Unless you are printing $100 bills on an other printer while your embroidery machine is stitching the jackets, you are in a wrong business. (I would call it "Galley Slaves Inc.") 

Seriously - in my opinion - a single head embroidery machine cannot compete with large companies in the CONTRACT EMBROIDERY field. You need more heads and/or a different business model. I think... but I can be wrong.


----------



## GrandTee (May 9, 2012)

We used to run 80 heads 3 shifts a day. Contract embroidery is a tough business to be in. Been contract only shop for over 20 years now. Almost all of our customers use us because we do quality work, not because were the cheapest. Also we can turn around their jobs within days if need be for them. We never miss event dates for our clients. If he's not happy with your price let him walk. Not worth your time.


----------



## BudsDuds (Jan 8, 2008)

Well he came and took them out. I am disappointed, but I guess when you are in business, you have to grow thicker skin... He did leave his screen printing with me, so it's nothing personal.. good to know...


----------



## Rickster (Aug 23, 2012)

BudsDuds said:


> Well he came and took them out. I am disappointed, but I guess when you are in business, you have to grow thicker skin... He did leave his screen printing with me, so it's nothing personal.. good to know...


Okay your price seemed a bit high but there are a lot of factors involved. 

I gotta say about 15 years ago I had the exact same customer you described. One day this exact situation happened and he picked up his jackets/ shirts. When he left I said I am not doing contract work anymore. I was just sick of it. I tell you it was the best decision I ever made

You should see the faces of the guys that come in now and try to get me to do contract work. They can't believe I'm turning them away. Some will even argue with me about it. "I do xxx amount a year" Lol. I bet you do but I don't do that type of work

Hope that eases you a bit


----------



## A1WHITES (Nov 19, 2011)

Ok here my two cent. First his price is not too high. Second I don't care if you have a single head or multi head. It takes time to setup and finish the garment. And finally if you can't make a decent profit why do it.


----------



## selzler (Apr 4, 2007)

I would be at 6.50. I have a guy that always wants it to be cheaper the last time he came in I told him that I'm 3 weeks behind and raised my price by 15% and he still went with me. try it he maybe playing a game I look at it I could be getting some sleep and still having orders coming in


----------



## philipfirth83 (Aug 17, 2012)

I would be £2.55 ($4.15) here in the UK for 17000 stitches.


----------



## Blue92 (Oct 8, 2010)

The better half quotes 17K jobs in that quantity at $5.75 each and is raising the price in the next month.

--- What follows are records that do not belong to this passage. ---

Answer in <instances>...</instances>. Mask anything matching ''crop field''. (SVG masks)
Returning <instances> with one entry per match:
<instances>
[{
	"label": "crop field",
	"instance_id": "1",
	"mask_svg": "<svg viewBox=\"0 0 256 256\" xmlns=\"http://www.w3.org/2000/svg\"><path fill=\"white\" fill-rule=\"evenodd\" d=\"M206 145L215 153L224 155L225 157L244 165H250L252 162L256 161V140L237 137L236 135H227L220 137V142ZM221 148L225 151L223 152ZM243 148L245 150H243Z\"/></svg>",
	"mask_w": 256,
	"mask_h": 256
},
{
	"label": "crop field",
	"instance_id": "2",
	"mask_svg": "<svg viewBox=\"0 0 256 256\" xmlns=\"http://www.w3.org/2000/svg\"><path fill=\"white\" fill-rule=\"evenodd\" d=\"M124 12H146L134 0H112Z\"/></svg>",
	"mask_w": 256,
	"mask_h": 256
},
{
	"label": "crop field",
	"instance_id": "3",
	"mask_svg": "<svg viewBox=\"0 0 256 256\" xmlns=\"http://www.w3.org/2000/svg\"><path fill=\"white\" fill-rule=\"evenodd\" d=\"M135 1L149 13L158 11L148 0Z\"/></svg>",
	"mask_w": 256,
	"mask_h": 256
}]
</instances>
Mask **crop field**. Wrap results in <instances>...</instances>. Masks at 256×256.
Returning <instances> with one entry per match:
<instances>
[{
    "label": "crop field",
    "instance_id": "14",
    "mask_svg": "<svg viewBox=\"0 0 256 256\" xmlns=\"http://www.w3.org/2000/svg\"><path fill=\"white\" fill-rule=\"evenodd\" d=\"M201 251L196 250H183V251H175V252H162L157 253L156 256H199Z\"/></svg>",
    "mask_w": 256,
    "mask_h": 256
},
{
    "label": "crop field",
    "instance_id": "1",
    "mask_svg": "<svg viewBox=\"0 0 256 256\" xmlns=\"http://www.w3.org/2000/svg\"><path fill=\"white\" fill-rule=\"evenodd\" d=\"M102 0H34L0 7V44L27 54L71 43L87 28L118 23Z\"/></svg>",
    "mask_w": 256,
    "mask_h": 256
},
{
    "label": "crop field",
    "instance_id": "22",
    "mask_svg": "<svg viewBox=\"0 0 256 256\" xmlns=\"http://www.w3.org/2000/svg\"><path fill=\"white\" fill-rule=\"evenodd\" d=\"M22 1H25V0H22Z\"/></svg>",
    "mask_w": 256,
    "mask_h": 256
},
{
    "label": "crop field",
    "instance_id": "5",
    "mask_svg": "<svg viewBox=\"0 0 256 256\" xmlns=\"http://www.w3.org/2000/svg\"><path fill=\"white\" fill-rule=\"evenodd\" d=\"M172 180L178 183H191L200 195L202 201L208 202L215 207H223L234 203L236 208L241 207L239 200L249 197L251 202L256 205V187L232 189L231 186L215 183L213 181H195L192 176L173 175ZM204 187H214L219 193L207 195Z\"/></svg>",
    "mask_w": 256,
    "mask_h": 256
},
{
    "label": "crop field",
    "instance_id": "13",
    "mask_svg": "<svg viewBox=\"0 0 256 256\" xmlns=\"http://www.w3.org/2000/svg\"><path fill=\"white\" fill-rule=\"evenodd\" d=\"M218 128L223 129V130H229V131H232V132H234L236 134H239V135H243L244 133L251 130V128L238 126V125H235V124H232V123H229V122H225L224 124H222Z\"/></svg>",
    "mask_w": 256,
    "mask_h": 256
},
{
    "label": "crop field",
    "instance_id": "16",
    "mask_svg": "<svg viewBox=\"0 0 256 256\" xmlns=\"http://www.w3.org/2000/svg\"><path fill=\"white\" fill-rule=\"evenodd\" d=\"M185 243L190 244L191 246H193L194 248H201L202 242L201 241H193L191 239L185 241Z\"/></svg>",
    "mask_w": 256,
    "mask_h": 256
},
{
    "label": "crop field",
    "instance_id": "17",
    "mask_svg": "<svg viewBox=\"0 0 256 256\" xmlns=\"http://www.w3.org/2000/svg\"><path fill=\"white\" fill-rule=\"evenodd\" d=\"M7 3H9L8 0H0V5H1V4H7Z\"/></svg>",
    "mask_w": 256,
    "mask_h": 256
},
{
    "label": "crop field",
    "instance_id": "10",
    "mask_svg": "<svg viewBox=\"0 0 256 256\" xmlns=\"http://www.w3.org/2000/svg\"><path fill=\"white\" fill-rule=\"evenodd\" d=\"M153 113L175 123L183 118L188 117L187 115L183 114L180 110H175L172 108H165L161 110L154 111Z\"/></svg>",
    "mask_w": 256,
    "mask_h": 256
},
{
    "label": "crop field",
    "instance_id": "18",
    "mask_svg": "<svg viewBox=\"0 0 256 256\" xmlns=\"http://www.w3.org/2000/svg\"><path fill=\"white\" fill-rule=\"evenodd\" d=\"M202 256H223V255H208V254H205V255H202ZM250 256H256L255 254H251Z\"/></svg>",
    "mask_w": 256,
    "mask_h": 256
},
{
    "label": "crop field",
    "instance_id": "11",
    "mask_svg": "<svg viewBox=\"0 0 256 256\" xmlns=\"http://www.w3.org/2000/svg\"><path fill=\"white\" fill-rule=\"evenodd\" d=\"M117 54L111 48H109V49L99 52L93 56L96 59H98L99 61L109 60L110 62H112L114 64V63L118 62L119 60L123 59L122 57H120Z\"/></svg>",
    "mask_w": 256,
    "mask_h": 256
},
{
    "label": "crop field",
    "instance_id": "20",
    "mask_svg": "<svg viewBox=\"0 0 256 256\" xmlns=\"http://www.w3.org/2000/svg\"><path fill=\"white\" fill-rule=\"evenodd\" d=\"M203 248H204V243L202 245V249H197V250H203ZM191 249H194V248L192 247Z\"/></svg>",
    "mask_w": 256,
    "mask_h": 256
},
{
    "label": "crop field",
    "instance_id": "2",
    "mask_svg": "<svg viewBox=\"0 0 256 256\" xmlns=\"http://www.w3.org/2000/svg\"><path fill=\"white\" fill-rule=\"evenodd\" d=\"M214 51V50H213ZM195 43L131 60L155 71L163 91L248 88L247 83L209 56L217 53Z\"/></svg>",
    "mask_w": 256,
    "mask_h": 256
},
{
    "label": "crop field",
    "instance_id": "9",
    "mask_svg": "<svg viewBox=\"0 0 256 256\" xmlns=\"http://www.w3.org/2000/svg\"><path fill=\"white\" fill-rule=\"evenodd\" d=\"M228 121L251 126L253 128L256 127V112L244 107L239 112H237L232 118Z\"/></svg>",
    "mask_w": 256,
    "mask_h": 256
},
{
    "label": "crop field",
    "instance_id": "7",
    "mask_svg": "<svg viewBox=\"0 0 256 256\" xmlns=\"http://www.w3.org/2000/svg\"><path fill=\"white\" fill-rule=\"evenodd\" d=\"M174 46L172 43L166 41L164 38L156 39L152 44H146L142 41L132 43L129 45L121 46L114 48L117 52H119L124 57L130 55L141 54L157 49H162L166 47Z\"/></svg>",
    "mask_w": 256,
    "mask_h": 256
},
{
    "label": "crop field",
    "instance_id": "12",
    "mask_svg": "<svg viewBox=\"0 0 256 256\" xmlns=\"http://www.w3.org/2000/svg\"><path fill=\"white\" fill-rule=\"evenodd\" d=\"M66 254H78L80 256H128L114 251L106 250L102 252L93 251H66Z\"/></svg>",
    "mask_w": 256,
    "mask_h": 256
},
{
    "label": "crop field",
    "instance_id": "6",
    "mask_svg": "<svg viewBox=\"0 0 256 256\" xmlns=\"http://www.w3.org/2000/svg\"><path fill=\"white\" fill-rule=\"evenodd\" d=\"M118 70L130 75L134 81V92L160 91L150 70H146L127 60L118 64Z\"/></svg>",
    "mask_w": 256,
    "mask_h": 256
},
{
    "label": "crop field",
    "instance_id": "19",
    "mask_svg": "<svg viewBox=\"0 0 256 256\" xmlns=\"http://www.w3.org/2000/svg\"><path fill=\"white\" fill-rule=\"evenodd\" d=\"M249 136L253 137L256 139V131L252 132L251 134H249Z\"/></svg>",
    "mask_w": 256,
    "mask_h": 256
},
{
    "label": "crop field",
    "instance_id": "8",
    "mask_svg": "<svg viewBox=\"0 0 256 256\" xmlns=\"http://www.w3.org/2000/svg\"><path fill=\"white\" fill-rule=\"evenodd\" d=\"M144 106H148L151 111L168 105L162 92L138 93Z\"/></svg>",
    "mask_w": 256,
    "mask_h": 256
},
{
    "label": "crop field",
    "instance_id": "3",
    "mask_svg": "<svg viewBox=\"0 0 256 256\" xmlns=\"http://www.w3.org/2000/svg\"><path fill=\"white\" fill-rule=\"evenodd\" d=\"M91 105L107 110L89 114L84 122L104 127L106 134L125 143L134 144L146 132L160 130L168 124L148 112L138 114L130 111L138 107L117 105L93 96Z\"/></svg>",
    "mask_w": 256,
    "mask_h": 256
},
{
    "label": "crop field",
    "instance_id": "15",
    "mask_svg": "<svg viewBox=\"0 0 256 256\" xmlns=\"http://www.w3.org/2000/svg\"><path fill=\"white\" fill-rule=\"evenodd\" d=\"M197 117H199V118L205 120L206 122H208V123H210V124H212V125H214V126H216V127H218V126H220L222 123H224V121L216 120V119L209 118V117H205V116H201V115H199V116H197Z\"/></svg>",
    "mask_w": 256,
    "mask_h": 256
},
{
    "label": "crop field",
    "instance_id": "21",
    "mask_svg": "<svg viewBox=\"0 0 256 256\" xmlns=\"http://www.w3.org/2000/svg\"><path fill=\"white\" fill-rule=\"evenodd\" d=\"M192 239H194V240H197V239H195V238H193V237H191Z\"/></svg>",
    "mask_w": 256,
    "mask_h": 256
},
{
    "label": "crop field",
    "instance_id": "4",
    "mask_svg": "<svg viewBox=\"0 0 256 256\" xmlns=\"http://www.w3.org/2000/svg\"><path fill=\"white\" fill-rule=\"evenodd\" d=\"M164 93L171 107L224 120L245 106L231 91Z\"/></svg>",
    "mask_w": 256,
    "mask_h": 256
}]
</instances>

That is in the Central Ohio market.

She is running a single head, 12 head and 15 head machines.


----------



## jimumfan (Oct 24, 2014)

You can't always look at what other price for the health of your business. For instance, there's no way you can offer the same prices on a 100 piece order if you have 6 heads and your bidding against a shop with 36 heads. Do what's right for your shop, do a great job, exceed your customer's expectations and you'll do fine.


----------



## Robertstringer (Nov 20, 2019)

BudsDuds said:


> This is sort of a vent...I have a customer that brings shirts in for me to embroider, or screen. He walks in with 100 pcs for a 17,000 stitch design, 3 colors. I price it out at $6.25 each. I thought I was fair on my pricing, but he comes back after a few days and said he has another price of $4.75. I know I should have thicker skin, but it really pissed me off. I spent nights in my store for this guy to get his stuff done..literally, brought an air mattress in to get it done for him, and now he is pulling his stuff for a low ball price...What do you guys think? Is my price of $6.25 too high for 17K stitches on a fleece jacket?


On such a small order I would’ve been higher than that he’s asking you to work for Chinese money which I’m sure is where you got the quote from do you want to work for nothing I would let him go


----------